Hypersymplectic structures with torsion on Lie algebroids

TL;DR

This paper explores hypersymplectic structures with torsion on Lie algebroids, revealing their relation to Nijenhuis morphisms, twisted Poisson structures, and hyperk"{a}hler structures, along with invariance under deformations.

Contribution

It establishes a correspondence between hypersymplectic structures with torsion and hyperk"{a}hler structures with torsion, and analyzes their behavior under Lie algebroid deformations.

Findings

Each hypersymplectic structure with torsion determines three Nijenhuis morphisms.

Such structures are equivalent to twisted Poisson structures from a contravariant perspective.

Deformations by transition morphisms do not alter hypersymplectic structures with torsion.

Abstract

Hypersymplectic structures with torsion on Lie algebroids are investigated. We show that each hypersymplectic structure with torsion on a Lie algebroid determines three Nijenhuis morphisms.
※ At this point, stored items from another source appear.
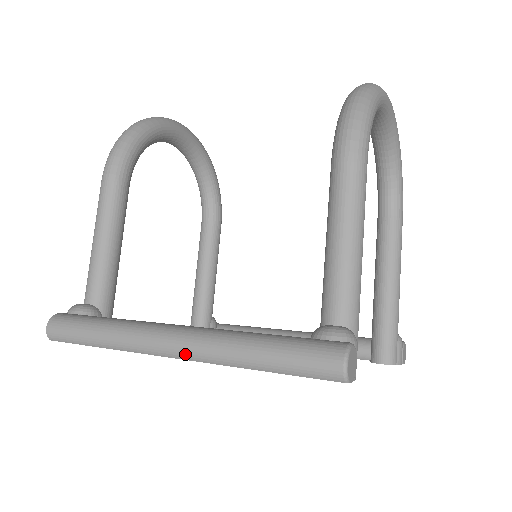
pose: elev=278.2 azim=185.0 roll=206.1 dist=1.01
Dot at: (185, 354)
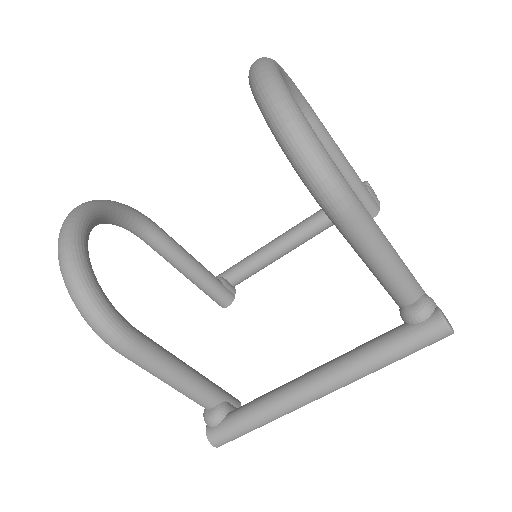
Dot at: occluded
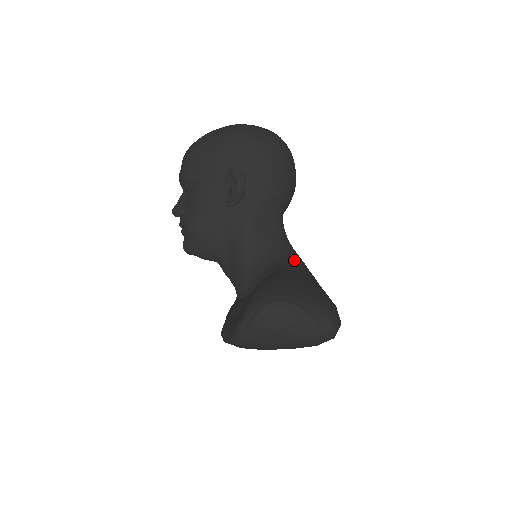
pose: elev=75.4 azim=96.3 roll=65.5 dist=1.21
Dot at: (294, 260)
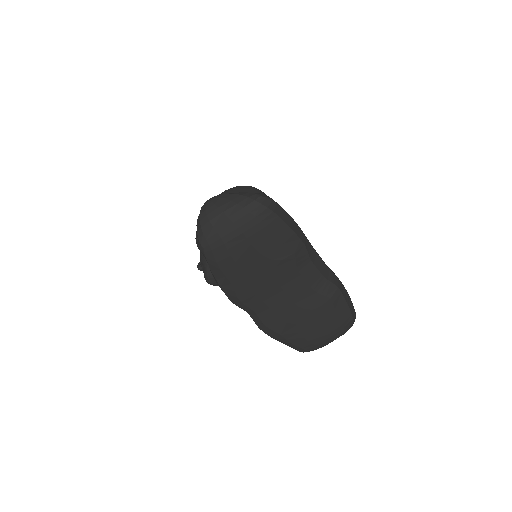
Dot at: occluded
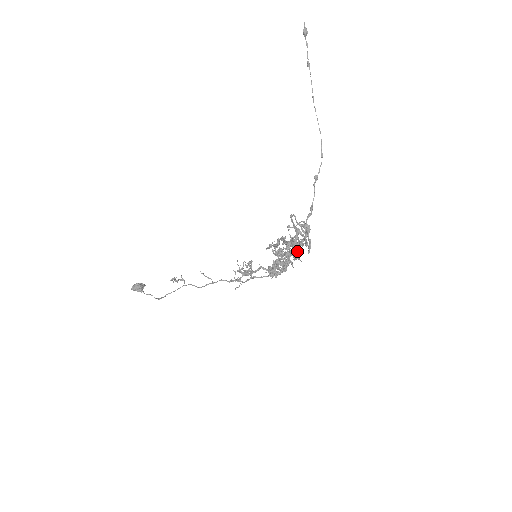
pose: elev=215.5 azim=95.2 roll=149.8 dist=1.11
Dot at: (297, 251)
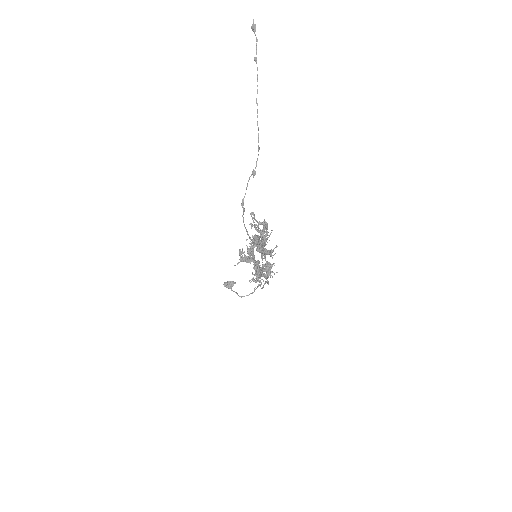
Dot at: occluded
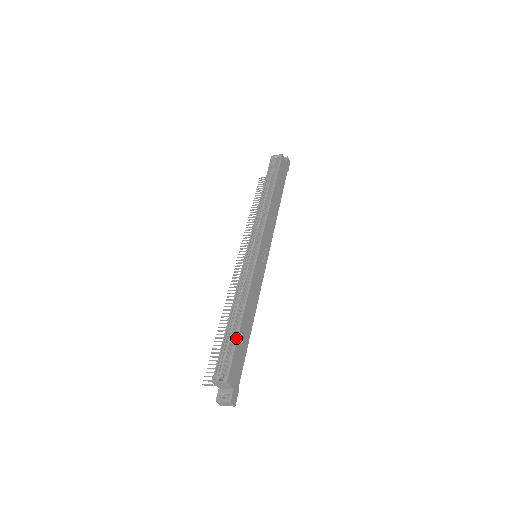
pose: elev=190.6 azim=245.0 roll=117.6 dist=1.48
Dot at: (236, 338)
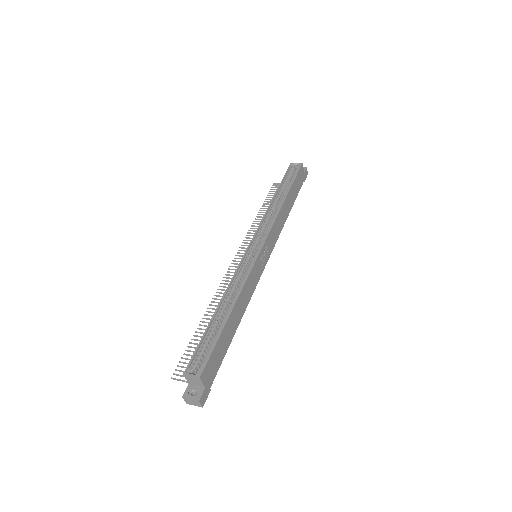
Dot at: (219, 333)
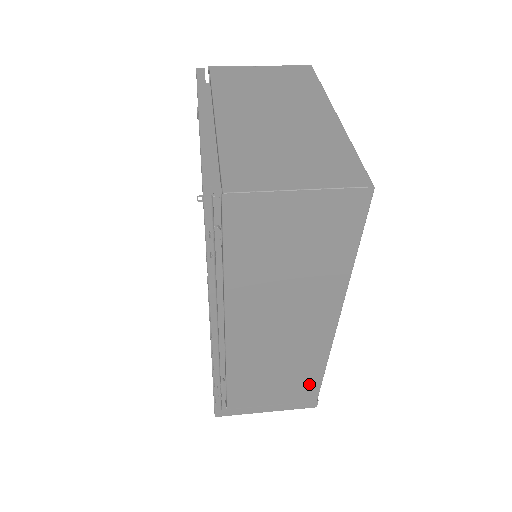
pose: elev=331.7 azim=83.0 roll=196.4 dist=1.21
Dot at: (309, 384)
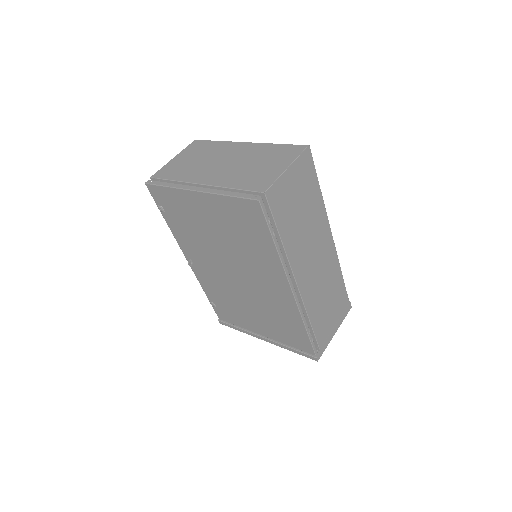
Dot at: (341, 292)
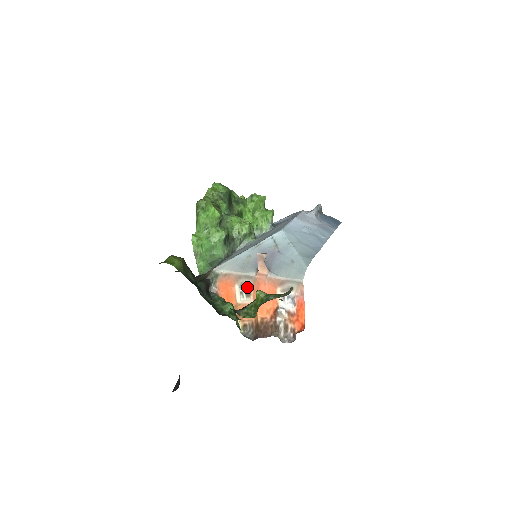
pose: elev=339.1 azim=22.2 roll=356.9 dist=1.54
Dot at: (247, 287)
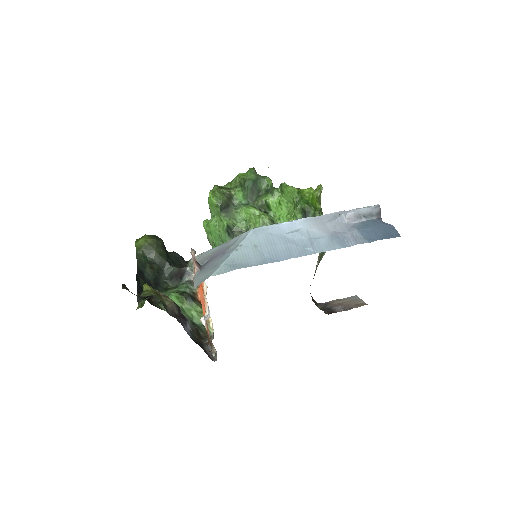
Dot at: occluded
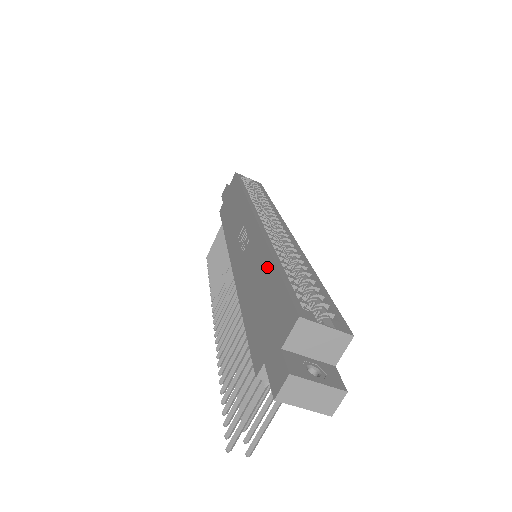
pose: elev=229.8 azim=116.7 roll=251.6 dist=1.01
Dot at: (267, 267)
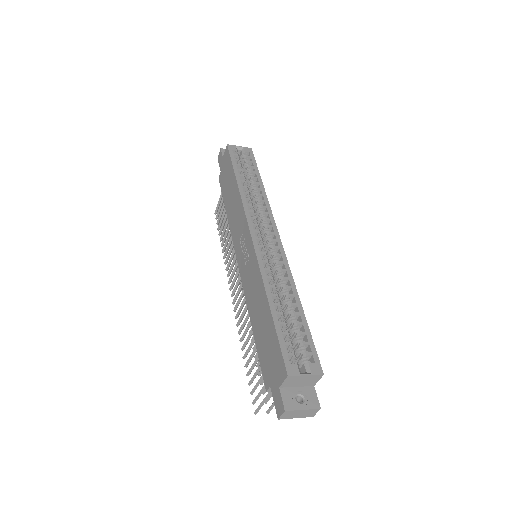
Dot at: (265, 306)
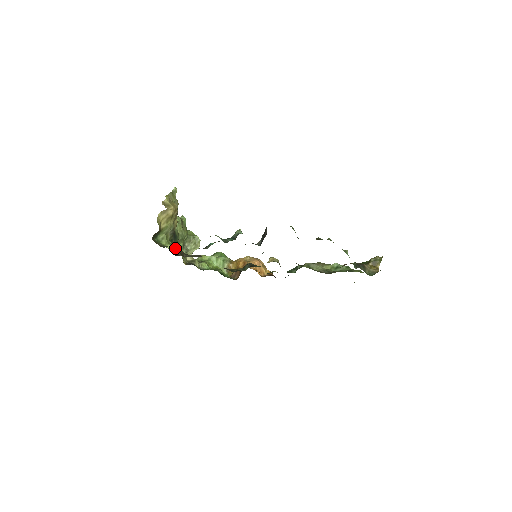
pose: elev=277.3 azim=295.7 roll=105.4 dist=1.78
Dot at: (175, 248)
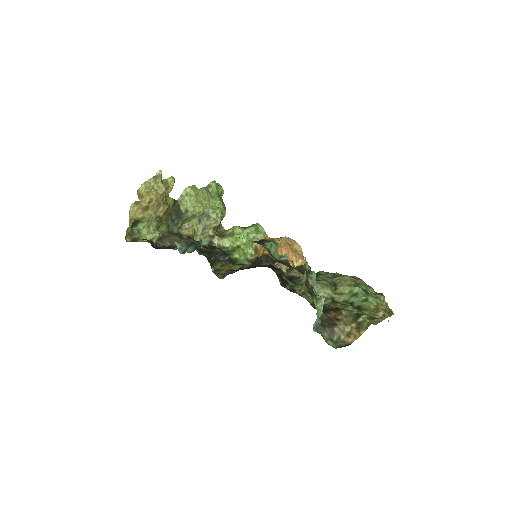
Dot at: (185, 225)
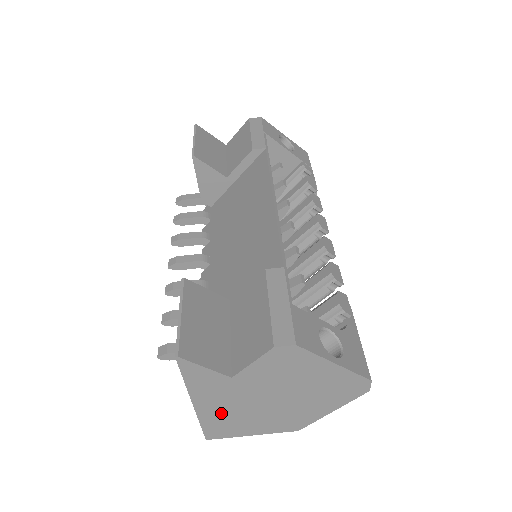
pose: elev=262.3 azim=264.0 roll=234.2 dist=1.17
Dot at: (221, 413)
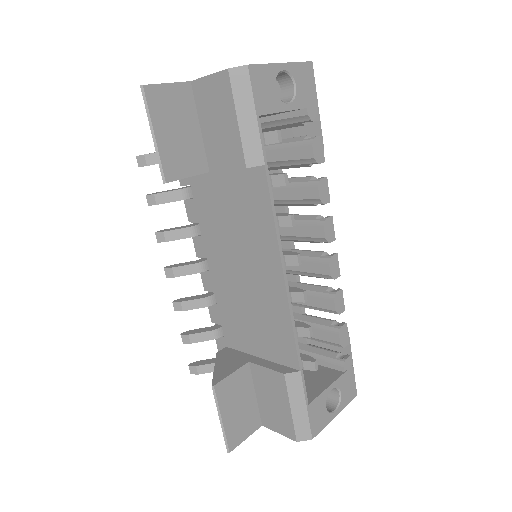
Dot at: occluded
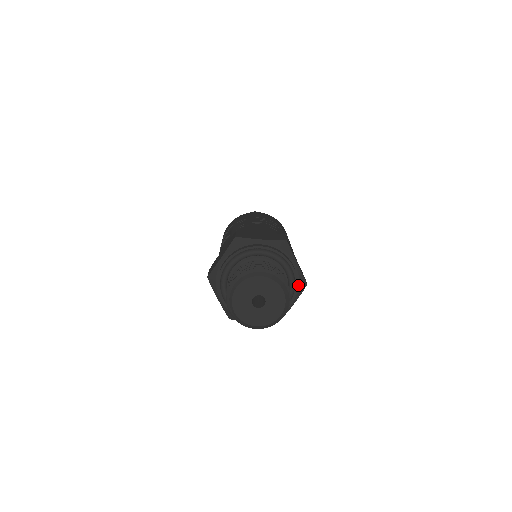
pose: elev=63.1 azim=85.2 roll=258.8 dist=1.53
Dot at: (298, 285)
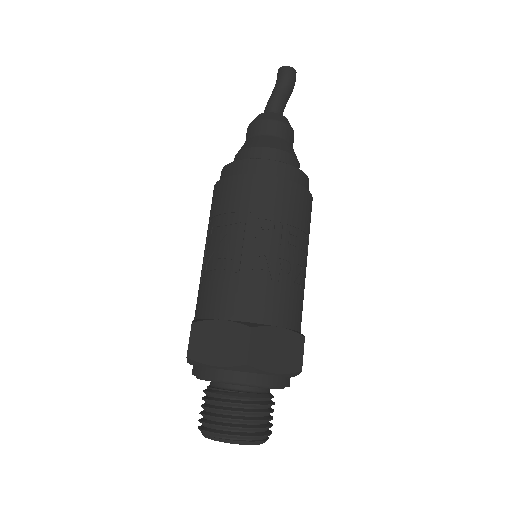
Dot at: occluded
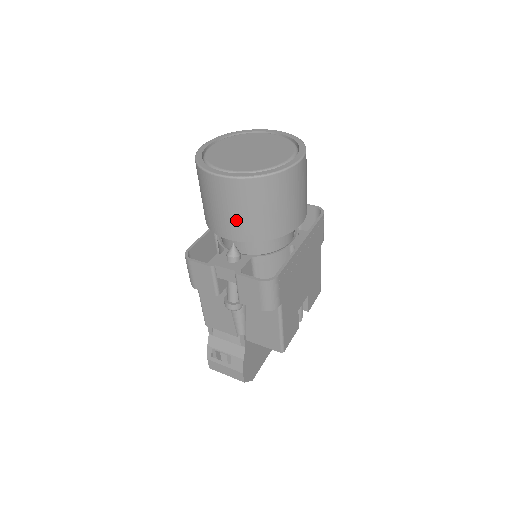
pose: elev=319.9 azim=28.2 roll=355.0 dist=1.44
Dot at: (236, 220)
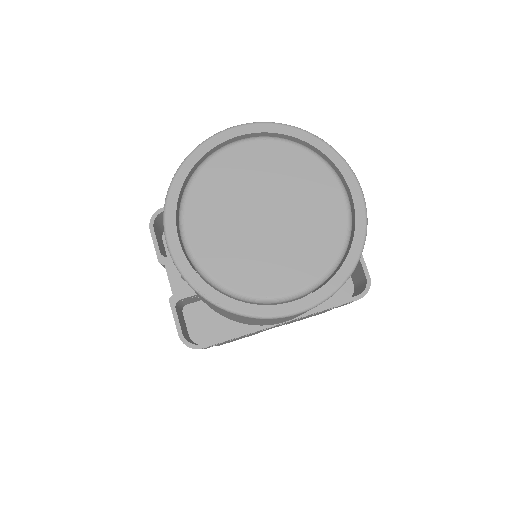
Dot at: occluded
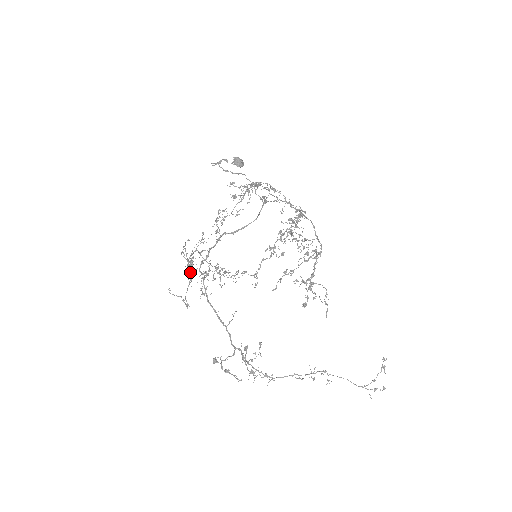
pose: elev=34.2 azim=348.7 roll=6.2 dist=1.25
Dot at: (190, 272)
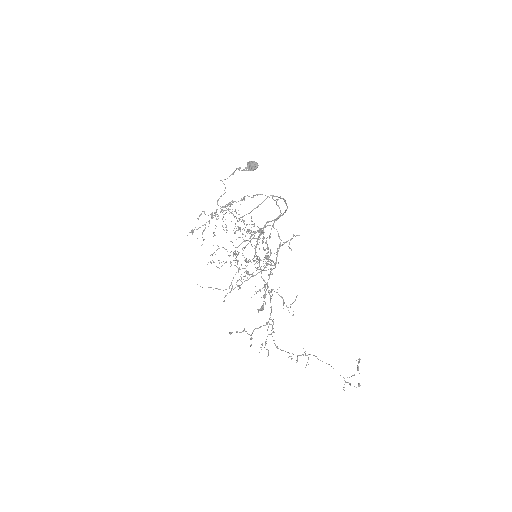
Dot at: occluded
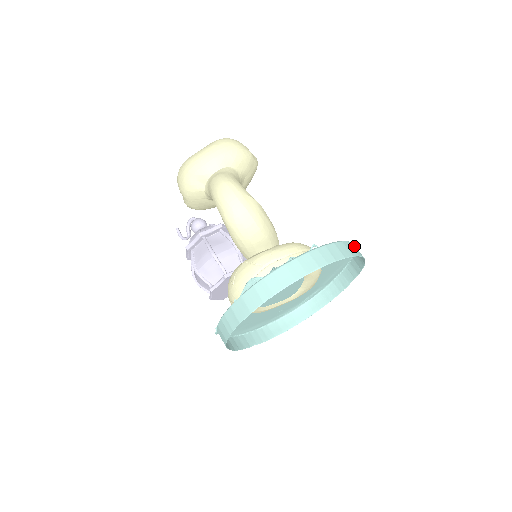
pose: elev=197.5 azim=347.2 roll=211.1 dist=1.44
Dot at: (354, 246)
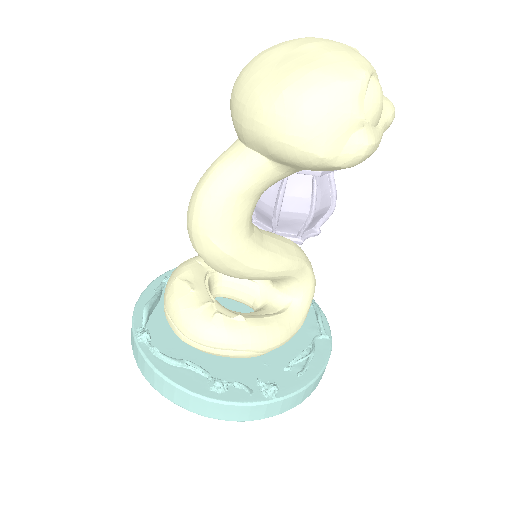
Dot at: (240, 410)
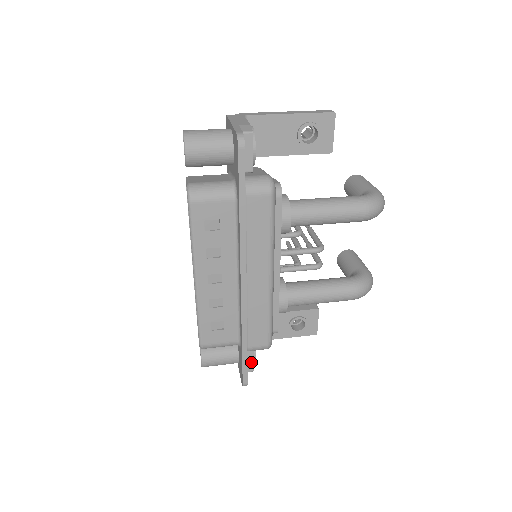
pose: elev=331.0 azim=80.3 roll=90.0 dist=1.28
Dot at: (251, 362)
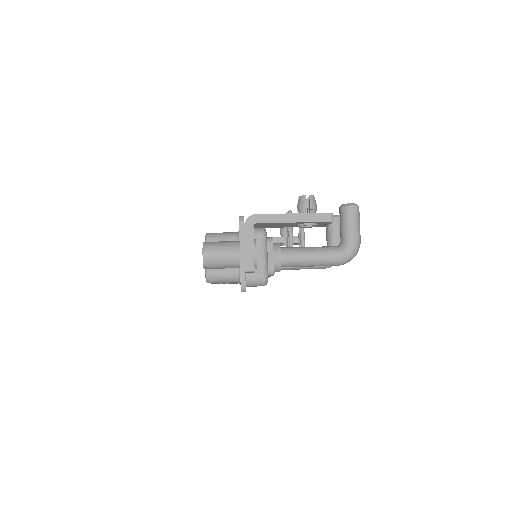
Dot at: occluded
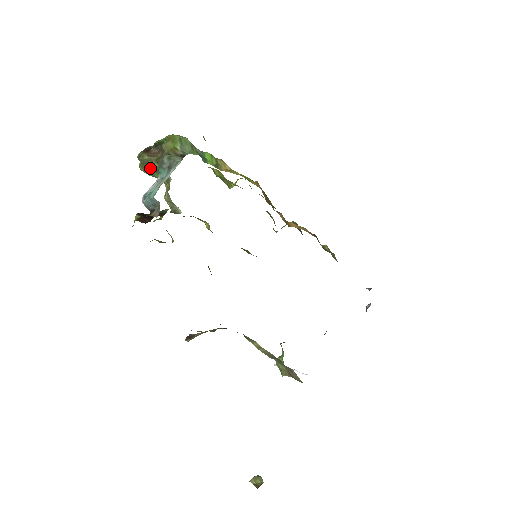
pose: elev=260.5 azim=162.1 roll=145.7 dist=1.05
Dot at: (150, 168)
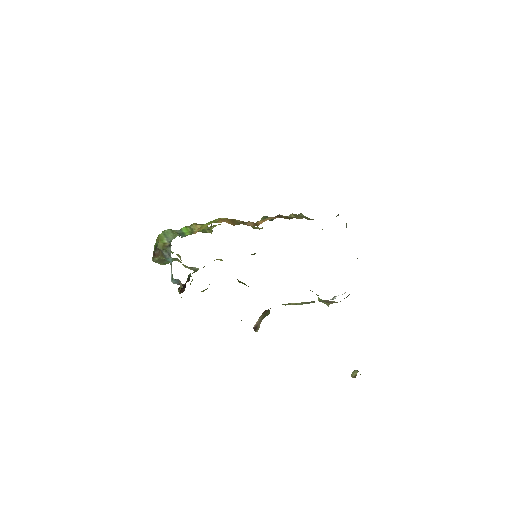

From a contravariant point of view, these structures are twisted Poisson structures. We prove the existence of a one-to-one correspondence between hypersymplectic structures with torsion and hyperk\"{a}hler structures with torsion. We show that given a Lie algebroid with a hypersymplectic structure with torsion, the deformation of the Lie algebroid structure by any of the transition morphisms does not affect the hypersymplectic structure with torsion. We also show that if a triplet of $2$-forms is a hypersymplectic structure with torsion on a Lie algebroid $A$, then the triplet of the inverse bivectors is a hypersymplectic structure with torsion for a certain Lie algebroid structure on the dual $A^*$, and conversely. Examples of hypersymplectic structures with torsion are included.